Azam Mohammad, Hudgi Amit, Uy Pearl Princess, Makhija Jinal, Yap John Erikson L
Department of Internal Medicine, Medical College of Georgia/Augusta University, Augusta, GA 30912, United States.
Division of Gastroenterology, Medical College of Georgia/Augusta University, Augusta, GA 30912, United States.
World J Gastrointest Endosc. 2022 Jul 16;14(7):416-423. doi: 10.4253/wjge.v14.i7.416.
Antiangiogenic agents (AAs) are increasingly used to treat malignant tumors and have been associated with gastrointestinal (GI) bleeding and perforation. Elective surgeries and endoscopy are recommended to be delayed for 31 d until after AAs treatment. Data regarding the safety of endoscopy while on antiangiogenic agents is extremely limited. No guidelines are in place to address the concern about withholding these anti-angiogenic drugs.
To evaluate the risks of endoscopy in patients on antiangiogenic agents from 2015 to 2020 at our institution.

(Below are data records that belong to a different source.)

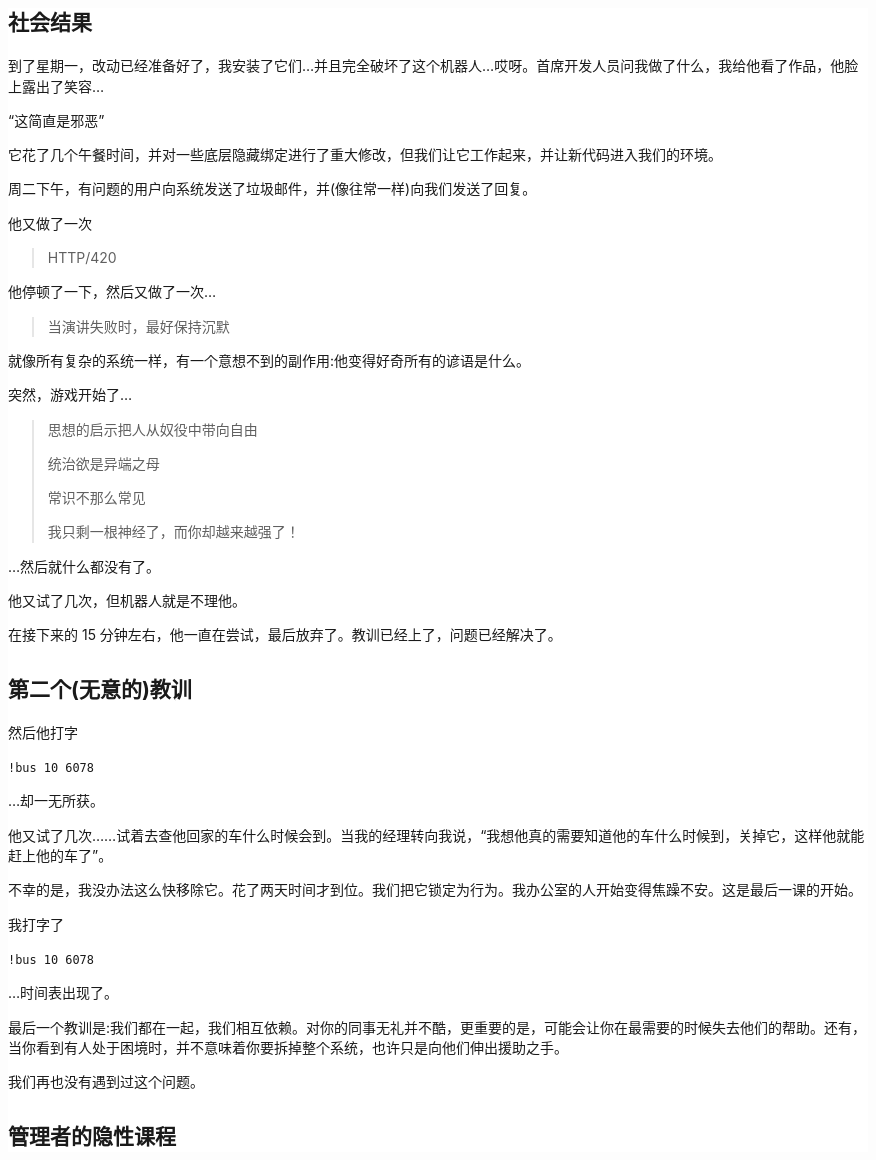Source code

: ## 社会结果

到了星期一，改动已经准备好了，我安装了它们…并且完全破坏了这个机器人…哎呀。首席开发人员问我做了什么，我给他看了作品，他脸上露出了笑容…

“这简直是邪恶”

它花了几个午餐时间，并对一些底层隐藏绑定进行了重大修改，但我们让它工作起来，并让新代码进入我们的环境。

周二下午，有问题的用户向系统发送了垃圾邮件，并(像往常一样)向我们发送了回复。

他又做了一次

> HTTP/420

他停顿了一下，然后又做了一次…

> 当演讲失败时，最好保持沉默

就像所有复杂的系统一样，有一个意想不到的副作用:他变得好奇所有的谚语是什么。

突然，游戏开始了…

> 思想的启示把人从奴役中带向自由
> 
> 统治欲是异端之母
> 
> 常识不那么常见
> 
> 我只剩一根神经了，而你却越来越强了！

…然后就什么都没有了。

他又试了几次，但机器人就是不理他。

在接下来的 15 分钟左右，他一直在尝试，最后放弃了。教训已经上了，问题已经解决了。

## 第二个(无意的)教训

然后他打字

`!bus 10 6078`

…却一无所获。

他又试了几次……试着去查他回家的车什么时候会到。当我的经理转向我说，“我想他真的需要知道他的车什么时候到，关掉它，这样他就能赶上他的车了”。

不幸的是，我没办法这么快移除它。花了两天时间才到位。我们把它锁定为行为。我办公室的人开始变得焦躁不安。这是最后一课的开始。

我打字了

`!bus 10 6078`

…时间表出现了。

最后一个教训是:我们都在一起，我们相互依赖。对你的同事无礼并不酷，更重要的是，可能会让你在最需要的时候失去他们的帮助。还有，当你看到有人处于困境时，并不意味着你要拆掉整个系统，也许只是向他们伸出援助之手。

我们再也没有遇到过这个问题。

## 管理者的隐性课程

This is a single centered retrospective study approved by the institutional review board statement of the institution. Patients that underwent endoscopy within 28 d of antiangiogenic agents' treatment were included in the study. Primary outcome of interest was death, and secondary outcomes included perforation and GI bleeding. Data were analyzed utilizing descriptive statistics. Fifty-nine patients were included in the final analysis and a total of eighty-five procedures were performed that were characterized as low risk and high risk.

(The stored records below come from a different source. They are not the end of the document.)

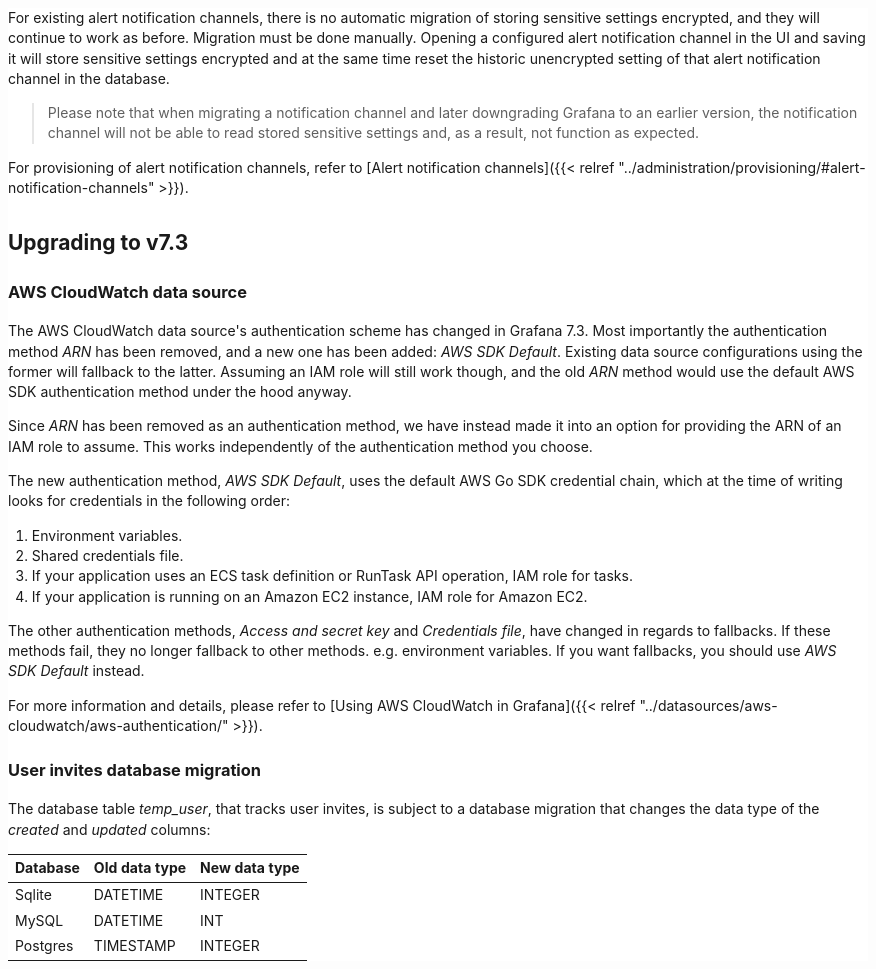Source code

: For existing alert notification channels, there is no automatic migration of storing sensitive settings encrypted, and they will continue to work as before. Migration must be done manually. Opening a configured alert notification channel in the UI and saving it will store sensitive settings encrypted and at the same time reset the historic unencrypted setting of that alert notification channel in the database.

> Please note that when migrating a notification channel and later downgrading Grafana to an earlier version, the notification channel will not be able to read stored sensitive settings and, as a result, not function as expected.

For provisioning of alert notification channels, refer to [Alert notification channels]({{< relref "../administration/provisioning/#alert-notification-channels" >}}).

## Upgrading to v7.3

### AWS CloudWatch data source

The AWS CloudWatch data source's authentication scheme has changed in Grafana 7.3. Most importantly the authentication method _ARN_ has been removed, and a new one has been added: _AWS SDK Default_. Existing data source configurations using the former will fallback to the latter. Assuming an IAM role will still work though, and the old _ARN_ method would use the default AWS SDK authentication method under the hood anyway.

Since _ARN_ has been removed as an authentication method, we have instead made it into an option for providing the ARN of an IAM role to assume. This works independently of the authentication method you choose.

The new authentication method, _AWS SDK Default_, uses the default AWS Go SDK credential chain, which at the time of writing looks for credentials in the following order:

1. Environment variables.
1. Shared credentials file.
1. If your application uses an ECS task definition or RunTask API operation, IAM role for tasks.
1. If your application is running on an Amazon EC2 instance, IAM role for Amazon EC2.

The other authentication methods, _Access and secret key_ and _Credentials file_, have changed in regards to fallbacks. If these methods fail, they no longer fallback to other methods. e.g. environment variables. If you want fallbacks, you should use _AWS SDK Default_ instead.

For more information and details, please refer to [Using AWS CloudWatch in Grafana]({{< relref "../datasources/aws-cloudwatch/aws-authentication/" >}}).

### User invites database migration

The database table _temp_user_, that tracks user invites, is subject to a database migration that changes the data type of the _created_ and _updated_ columns:

| Database | Old data type | New data type |
| -------- | ------------- | ------------- |
| Sqlite   | DATETIME      | INTEGER       |
| MySQL    | DATETIME      | INT           |
| Postgres | TIMESTAMP     | INTEGER       |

Among the 59 patients a total of 85 endoscopic procedures were performed with 24 (28.2%) categorized as high-risk and 61 (71.8%) procedures as low-risk. Of the total number of patients, (50%) were on bevacizumab and the rest were on imatinib (11.7%), lenvatinib (6.7%) and, ramucirumab (5%). The average duration between administration of AAs and the performance of endoscopic procedures was 9.9 d. No procedure-related adverse events were noted among our study population. We did observe two deaths with one patient, on lenvatinib for metastatic hepatocellular carcinoma, who had persistent bleeding despite esophageal variceal banding and died 4 d later from hemorrhagic shock. Another patient was diagnosed with acute myeloid leukemia died 24 d after an esophagogastroduodenoscopy with biopsy after transition to comfort care.
As per this single center retrospective study, the rate of endoscopic procedure-related adverse events and death within 28 d of AA administration appears to be low.
抗血管生成药物(AAs)越来越多地用于治疗恶性肿瘤,且与胃肠道(GI)出血和穿孔有关。建议择期手术和内镜检查推迟31天,直到抗血管生成药物治疗结束后进行。关于在使用抗血管生成药物期间进行内镜检查安全性的数据极为有限。目前尚无指南来解决停用这些抗血管生成药物的相关问题。
评估2015年至2020年在我们机构使用抗血管生成药物的患者进行内镜检查的风险。
这是一项经机构机构审查委员会声明批准的单中心回顾性研究。在抗血管生成药物治疗28天内接受内镜检查的患者纳入研究。主要关注结局是死亡,次要结局包括穿孔和胃肠道出血。数据采用描述性统计进行分析。最终分析纳入了59例患者,共进行了85例手术,分为低风险和高风险。
59例患者共进行了85例内镜手术,其中24例(28.2%)为高风险手术,61例(71.8%)为低风险手术。在所有患者中,50%使用贝伐单抗,其余患者使用伊马替尼(11.7%)、乐伐替尼(6.7%)和雷莫西尤单抗(5%)。抗血管生成药物给药与内镜手术之间的平均间隔时间为9.9天。在我们的研究人群中未观察到与手术相关的不良事件。我们确实观察到两例死亡,一例使用乐伐替尼治疗转移性肝细胞癌的患者,尽管进行了食管静脉曲张套扎术仍持续出血,4天后死于失血性休克。另一例患者被诊断为急性髓系白血病,在接受食管胃十二指肠镜检查及活检后转为舒适护理,24天后死亡。
根据这项单中心回顾性研究,在抗血管生成药物给药28天内,内镜手术相关不良事件和死亡发生率似乎较低。